As someone whose Ph.D work was on the auto parallelization and who spent 5 years in developing the auto-SIMDization feature of the xlc compiler for POWER processors, my view on auto-simdization has turned 180 degrees over the years. Yes, my 5 years on auto-SIMD was one of my most productive years and the best collaboration experience ever. But nowadays, every time someone brought up auto-SIMD as the solution to solving the programmability difficulty of SIMD, I can’t help but shoot back.
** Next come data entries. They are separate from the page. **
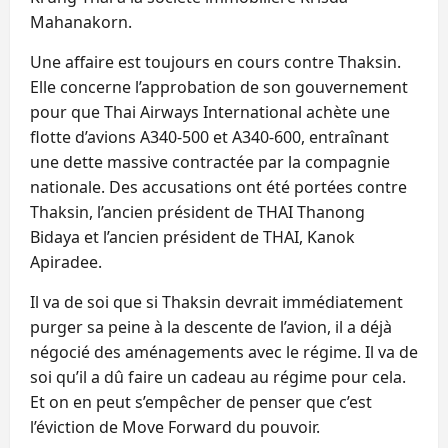
Mahanakorn.
Une affaire est toujours en cours contre Thaksin.
Elle concerne l’approbation de son gouvernement
pour que Thai Airways International achète une
flotte d’avions A340-500 et A340-600, entraînant
une dette massive contractée par la compagnie
nationale. Des accusations ont été portées contre
Thaksin, l’ancien président de THAI Thanong
Bidaya et l’ancien président de THAI, Kanok
Apiradee.
Il va de soi que si Thaksin devrait immédiatement
purger sa peine à la descente de l’avion, il a déjà
négocié des aménagements avec le régime. Il va de
soi qu’il a dû faire un cadeau au régime pour cela.
Et on en peut s’empêcher de penser que c’est
l’éviction de Move Forward du pouvoir.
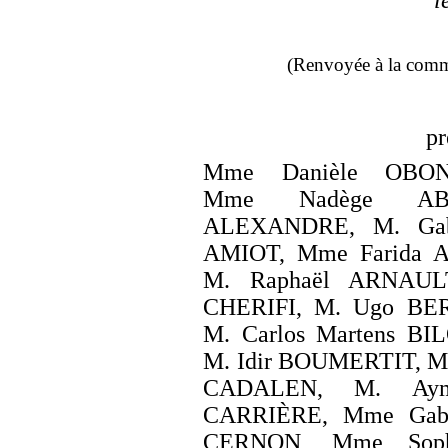
(Renvoyée à la commi
pr
Mme Danièle OBON
Mme Nadège ABO
ALEXANDRE, M. Gab
AMIOT, Mme Farida 
M. Raphaël ARNAUL
CHERIFI, M. Ugo BER
M. Carlos Martens B
M. Idir BOUMERTIT, M.
CADALEN, M. Aym
CARRIÈRE, Mme Gabr
CERNON, Mme Soph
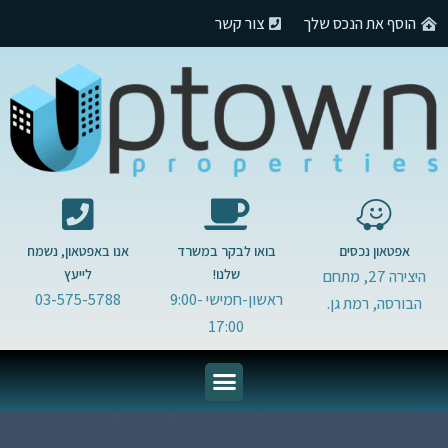
הוסף את הנכס שלך
צור קשר
אפטאון נכסים
בואו לבקר במשרד
אנו באפטאון, נשמח
שלנו!
לייעץ
היצירה 27, מתחם
ראשון-חמישי 9:00-
03-575-5788
הבורסה, רמת גן.
17:00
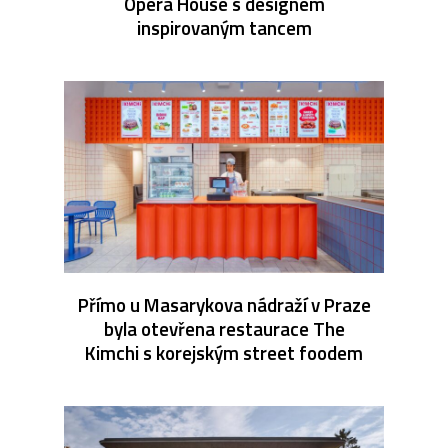
Opera House s designem
inspirovaným tancem
Přímo u Masarykova nádraží v Praze
byla otevřena restaurace The
Kimchi s korejským street foodem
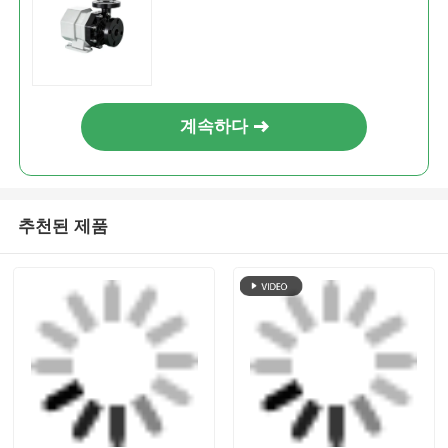
가장 저렴 한 가격 으로
영구 자석 밀폐형 마그네틱 펌프
계속하다
추천된 제품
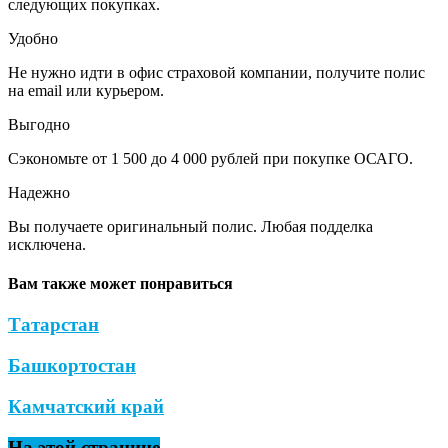
следующих покупках.
Удобно
Не нужно идти в офис страховой компании, получите полис
на email или курьером.
Выгодно
Сэкономьте от 1 500 до 4 000 рублей при покупке ОСАГО.
Надежно
Вы получаете оригинальный полис. Любая подделка
исключена.
Вам также может понравиться
Татарстан
Башкортостан
Камчатский край
На этой странице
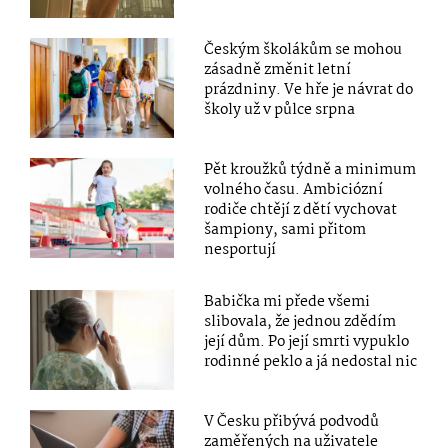
Českým školákům se mohou
zásadně změnit letní
prázdniny. Ve hře je návrat do
školy už v půlce srpna
Pět kroužků týdně a minimum
volného času. Ambiciózní
rodiče chtějí z dětí vychovat
šampiony, sami přitom
nesportují
Babička mi přede všemi
slibovala, že jednou zdědím
její dům. Po její smrti vypuklo
rodinné peklo a já nedostal nic
V Česku přibývá podvodů
zaměřených na uživatele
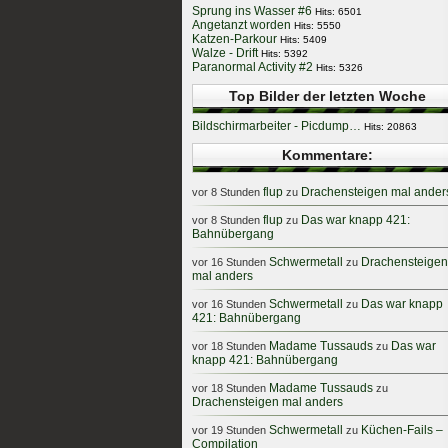
Sprung ins Wasser #6
Hits: 6501
Angetanzt worden
Hits: 5550
Katzen-Parkour
Hits: 5409
Walze - Drift
Hits: 5392
Paranormal Activity #2
Hits: 5326
Top Bilder der letzten Woche
Bildschirmarbeiter - Picdump…
Hits: 20863
Kommentare:
flup
Drachensteigen mal ander
vor 8 Stunden
zu
flup
Das war knapp 421:
vor 8 Stunden
zu
Bahnübergang
Schwermetall
Drachensteigen
vor 16 Stunden
zu
mal anders
Schwermetall
Das war knapp
vor 16 Stunden
zu
421: Bahnübergang
Madame Tussauds
Das war
vor 18 Stunden
zu
knapp 421: Bahnübergang
Madame Tussauds
vor 18 Stunden
zu
Drachensteigen mal anders
Schwermetall
Küchen-Fails –
vor 19 Stunden
zu
Compilation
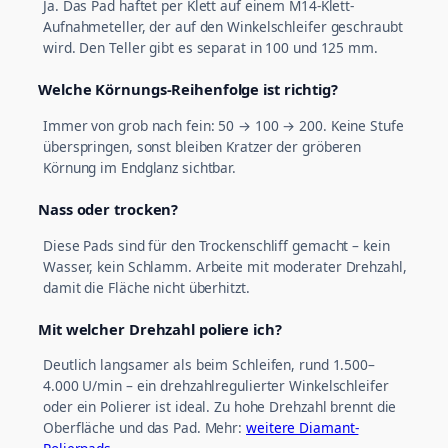
Ja. Das Pad haftet per Klett auf einem M14-Klett-
Aufnahmeteller, der auf den Winkelschleifer geschraubt
wird. Den Teller gibt es separat in 100 und 125 mm.
Welche Körnungs-Reihenfolge ist richtig?
Immer von grob nach fein: 50 → 100 → 200. Keine Stufe
überspringen, sonst bleiben Kratzer der gröberen
Körnung im Endglanz sichtbar.
Nass oder trocken?
Diese Pads sind für den Trockenschliff gemacht – kein
Wasser, kein Schlamm. Arbeite mit moderater Drehzahl,
damit die Fläche nicht überhitzt.
Mit welcher Drehzahl poliere ich?
Deutlich langsamer als beim Schleifen, rund 1.500–
4.000 U/min – ein drehzahlregulierter Winkelschleifer
oder ein Polierer ist ideal. Zu hohe Drehzahl brennt die
Oberfläche und das Pad. Mehr:
weitere Diamant-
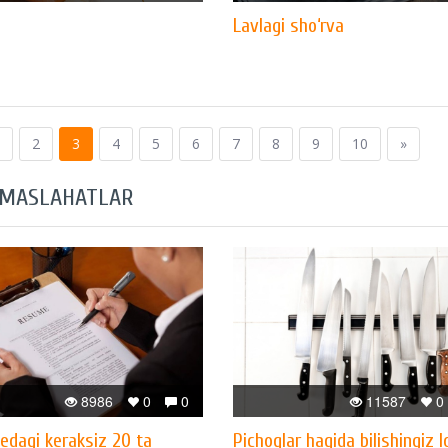
Lavlagi sho‘rva
2
3
4
5
6
7
8
9
10
»
 MASLAHATLAR
8986
0
0
11587
0
dagi keraksiz 20 ta
Pichoqlar haqida bilishingiz 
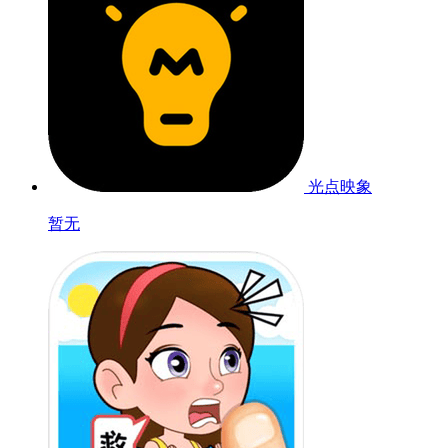
光点映象
暂无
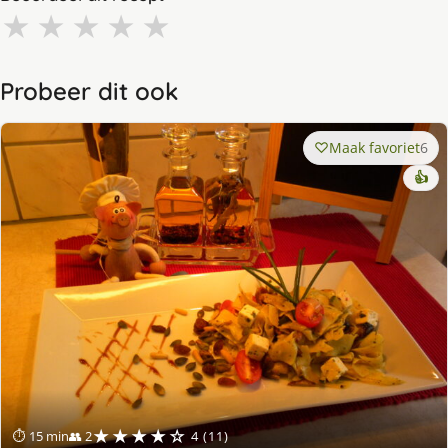
★
★
★
★
★
Probeer dit ook
Maak favoriet
6
👍
★★★★☆
⏱ 15 min
👥 2
4 (11)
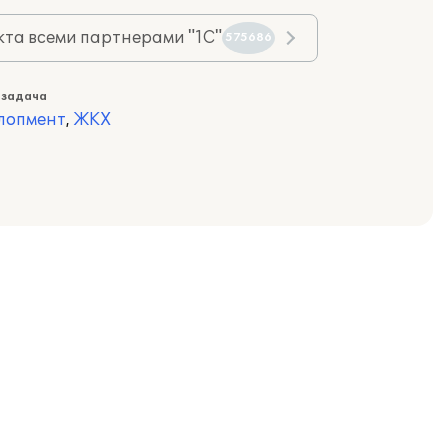
та всеми партнерами "1С"
575686
 задача
лопмент
,
ЖКХ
Auto-SIMD is the holy grail of SIMD programming models. Everybody wants it: programmers, executives, program managers, academics, compiler designers (myself included). The problem is that the perceived capability of auto-SIMD is quite different from the realistic capability of an auto-SIMD compiler. Putting it bluntly, auto-SIMD compilers rarely work when applied to real codes. Many times, compiler users came to us with a piece of their codes that the compiler cannot parallelize. Sometimes the code is simple to human eyes, but complicated to compilers because of aliasing and unknown side-effects through function calls. Sometimes, the loop is parallel but may be “messed up” by internal compiler transformations that confused the SIMD analysis. This is no fault of the compiler. It is simply the wrong task for the compiler to figure out a parallel loop out of a sequential program. Think about it: how many times do you rely on auto-parallelization to produce a parallel code? Probably none. The same is true for auto-SIMD.
There are times where the compiler indeed can SIMDize a loop, but the loop is often so simple (e.g., matmul w/ all global side-effects known) and the amount of compiler analysis required is so humongous (e.g., inter-procedural analysis) that it is much easier for the programmer to indicate the SIMDizable region to the compiler using some programming interface (e.g., OMP SIMD directives).
I have seen so many times, decision makers embrace SIMD because it sounds like the best solution to solve the problem; compiler practitioners declare victories after SIMDizing a few self-selected kernels and publishing the initial results; and users gave up using the feature after a few frustrated tries.
I never forget the three questions that my boss often asks about a new research idea: 1) does it work? 2) what does it do for me? 3) when is it available? Auto-SIMD fails the very 1st test.